Volunteers were allocated to 9 cohorts, each with 24 to 30 participants, assigned to receive various common antiretroviral regimens with 400/100 mg sofosbuvir/velpatasvir:

  • efavirenz/tenofovir disoproxil fumarate or TDF/emtricitabine (Atripla);
  • rilpivirine/TDF/emtricitabine (Complera);
  • dolutegravir (Tivicay);
  • raltegravir + TDF/emtricitabine (Truvada);
  • elvitegravir/cobicistat/ tenofovir alafenamide or TAF/emtricitabine (Genvoya);
  • elvitegravir/cobicistat/TDF/emtricitabin (Stribild);
  • atazanavir boosted with ritonavir + TDF/emtricitabine;
  • darunavir boosted with ritonavir + TDF/emtricitabine;
  • lopinavir/ritonavir + TDF/emtricitabine.

Treatment with all combinations was safe and well-tolerated, with no serious or Grade 3-4 adverse events and a single treatment discontinuation due to an adverse event in the Atripla group. The most common Grade 3-4 laboratory abnormality was elevated bilirubin in the atazanavir arm.

The researchers measured peak, trough, steady state, and total (area under the curve) plasma concentrations of sofosbuvir, its main metabolite GS-331007, velpatasvir, and the antiretrovirals over time.

Sofosbuvir and GS-331007 levels rose a bit in the Genvoya arm and fell in the darunavir and lopinavir/ritonavir arms. However, these pharmacokinetic changes were not considered clinically significant based on prior Phase 3 safety and efficacy studies.

Velpatasvir levels fell by about 50% in the Atripla group, leading the researchers to recommend that efavirenz (Sustiva) should not be used with sofosbuvir/velpatasvir. In contrast, velpatasvir levels rose somewhat in the Genvoya and Stribild groups, and more than doubled in the atazanavir arm, but these changes were also deemed not clinically significant.

Sofosbuvir/velpatasvir had no notable effect on most of the antiretrovirals. Levels of the booster cobicistat did go up, but this is not expected to introduce further drug interaction potential, Luetkemeyer said. Co-administration of sofosbuvir/velpatasvir raised tenofovir exposure by about 20%-80% when using the TDF formulation, but not when using TAF.

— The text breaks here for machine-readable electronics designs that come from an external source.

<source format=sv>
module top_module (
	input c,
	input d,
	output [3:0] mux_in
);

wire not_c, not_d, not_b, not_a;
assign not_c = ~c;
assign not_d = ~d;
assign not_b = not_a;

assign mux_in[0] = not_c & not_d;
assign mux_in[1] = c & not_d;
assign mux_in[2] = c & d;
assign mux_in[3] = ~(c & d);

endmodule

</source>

Based on these findings the researchers concluded that sofosbuvir/velpatasvir can be safely administered with widely used antiretrovirals in the protease inhibitor, integrase inhibitor, nucleoside/nucleotide reverse transcriptase inhibitor, and NNRTI classes, as well as with the boosters ritonavir and cobicistat, but it should not be administered with efavirenz.

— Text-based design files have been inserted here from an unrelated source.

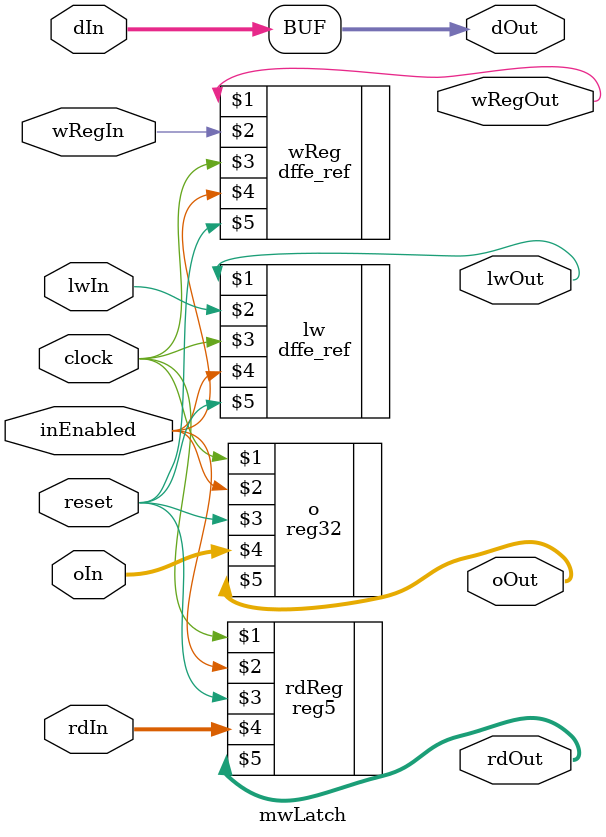
<source format=v>
module mwLatch(clock, oIn, dIn, wRegIn, lwIn, rdIn, inEnabled, reset, 
					oOut, dOut, wRegOut, lwOut, rdOut);
	
	input[31:0] oIn, dIn;
	input[4:0] rdIn;
	input clock, wRegIn, lwIn, inEnabled, reset;
	
	output[31:0] oOut, dOut;
	output[4:0] rdOut;
	output wRegOut, lwOut;
	
	// Latch Data
	reg32 o(clock, inEnabled, reset, oIn, oOut);
//	reg32 d(clock, inEnabled, reset, dIn, dOut);
	// Never really need to stall in mw? Always output data from RAM as fast as possible then?
	assign dOut = dIn;
	reg5 rdReg(clock, inEnabled, reset, rdIn, rdOut);
	dffe_ref wReg(wRegOut, wRegIn, clock, inEnabled, reset);
	dffe_ref lw(lwOut, lwIn, clock, inEnabled, reset);
	
endmodule

</source>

N Bräu, D Wyles, S Kottilil,et al. Sofosbuvir/velpatasvir fixed dose combination for 12 weeks in patients co-infected with HCV and HIV-1: the phase 3 ASTRAL-5 study. 21st International AIDS Conference (AIDS 2016). Durban, July 18-22. Abstract WEAB0301.

E Mogalian, A Luetkemeyer, S Naik, et al. Drug-drug interactions studies between HCV antivirals sofosbuvir and velpatasvir and HIV antiretrovirals. 21st International AIDS Conference (AIDS 2016). Durban, July 18-22. Abstract WEAB0302.